Due ragazze di 14 anni stuprate in un bosco della periferia di Roma da un giovane rom italiano d’origine bosniaca, il 21enne Mario Seferovic, dopo essere state adescate con l’inganno. Una storia squallida, quella riportata da La Repubblica, aggravata dal fatto che l’esecutore dello stupro si fosse addirittura conquistato la fiducia di una delle vittime sul web: sui social aveva assunto il nickname di “Alessio il Sinto”, vantava legami con la famiglia Casamonica, era simpatico e la frequentazione s’era fatta così stretta che la ragazza l’aveva persino presentato alla madre. Quando lui le aveva dato appuntamento in una strada di periferia che dà accesso ad una zona boschiva, la 14enne aveva detto che con lei avrebbe portato un’amica.

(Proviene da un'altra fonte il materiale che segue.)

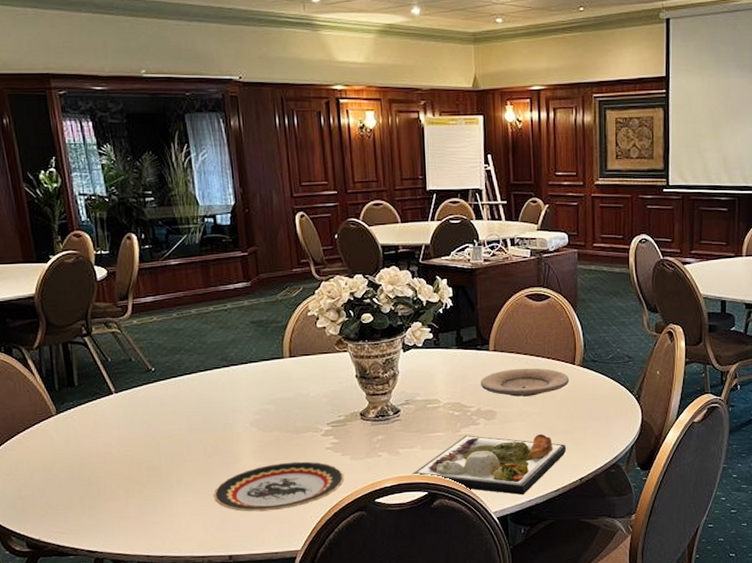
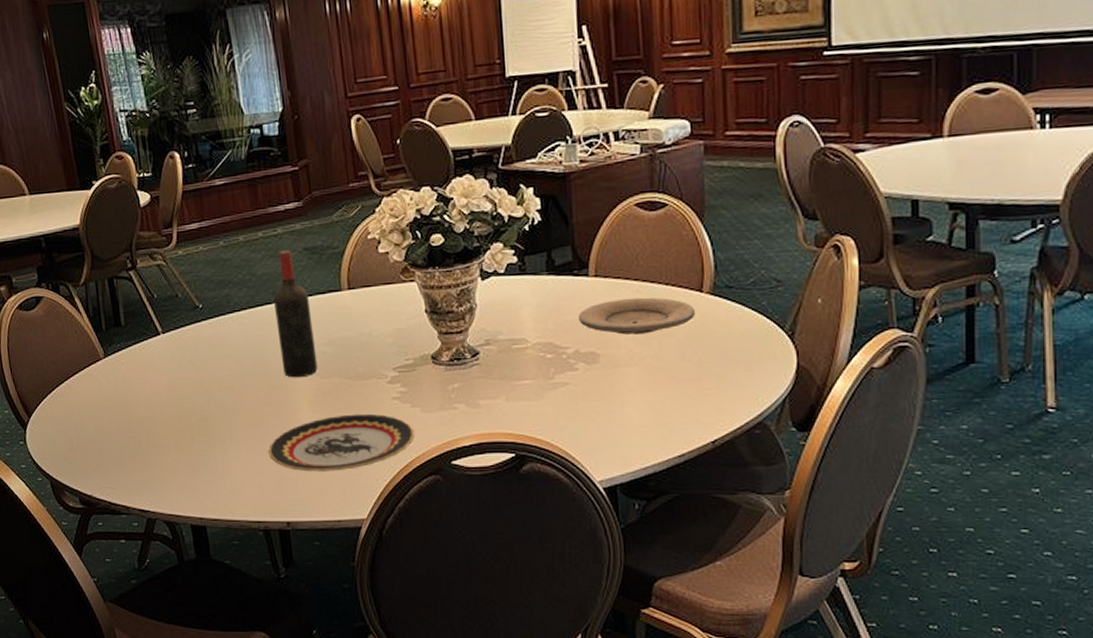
wine bottle: none [222,322,261,432] -> present [274,250,318,378]
dinner plate: present [411,434,566,495] -> none [495,383,693,461]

Lui, per ostentare buona fede, aveva acconsentito senza problemi, aggiungendo che a sua volta avrebbe portato un altro amico. Si tratta di Bilomante Maikon Halilovic, anche lui italiano d’origine bosniaca, ha 26 anni: sarà l’uomo deputato a fare il palo, a controllare che nessuno interrompa la violenza sessuale che Seferovic riserverà ad entrambe le amiche, ammanettate e liberate soltanto dopo lo stupro con la minaccia di non riferire nulla di quanto accaduto, pena la morte loro e delle rispettive famiglie. “Alessio il Sinto”, qualche tempo dopo, avrà perfino la sfacciataggine di telefonare alla mamma della sua vittima, le chiederà di interagire per lui visto che la figlia non vuole più vederlo. Forse è un modo per verificare che la ragazzina non abbia parlato: non sa, però, che di fronte alle insistenze materne, la giovane crollerà sotto il peso di quell’orribile violenza confidando tutto ai genitori e dando il via alle indagini che porteranno al suo arresto.

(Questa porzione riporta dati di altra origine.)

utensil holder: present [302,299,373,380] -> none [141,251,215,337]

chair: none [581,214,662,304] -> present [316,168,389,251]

IL GIP, “ATTO FEROCE E PREMEDITATO”
Il gip Costantino De Robbio, che ha emesso l’ordinanza di custodia cautelare per Mario Seferovic e Bilomante Maikon Halilovic, è certo che “lo stupro è stato compiuto con estrema freddezza e determinazione unite ad un’ assoluta mancanza di scrupoli e a una non comune ferocia verso le vittime“. Nel provvedimento di sei pagine, il giudice per le indagini preliminari spiega che “il carcere è l’unica misura idonea per impedire il pericolo di inquinamento probatorio viste le minacce di morte rivolte alle minori perché non rivelassero lo stupro”. Del resto nei confronti dei due rom italiani d’origine bosniaca si può agire con relativa certezza dal momento che “e due vittime “hanno ricostruito in maniera non contraddittoria lo stupro e hanno dato particolari utili per l’identificazione del complice di Seferovic da entrambe indicate con il nome di Cristian“. Ad aggravare il quadro di un atto così orripilante vi sarebbe poi anche la premeditazione: De Robbio scrive che “la scelta del luogo è un primo, importante elemento che dimostra la premeditazione del delitto, così come l’utilizzo delle manette che il reo aveva portato con sé con l’inequivocabile intento di farne uso per legare le vittime ed impedire loro di fuggire durante lo stupro programmato”. Inoltre per il giudice “il ricorso a un complice demandato a sorvegliare l’accesso al vicolo per consentire la violenza carnale senza timore di essere interrotti” ed aumentare la paura nelle vittime “aggrava ulteriormente un fatto già di per sé estremamente allarmante“.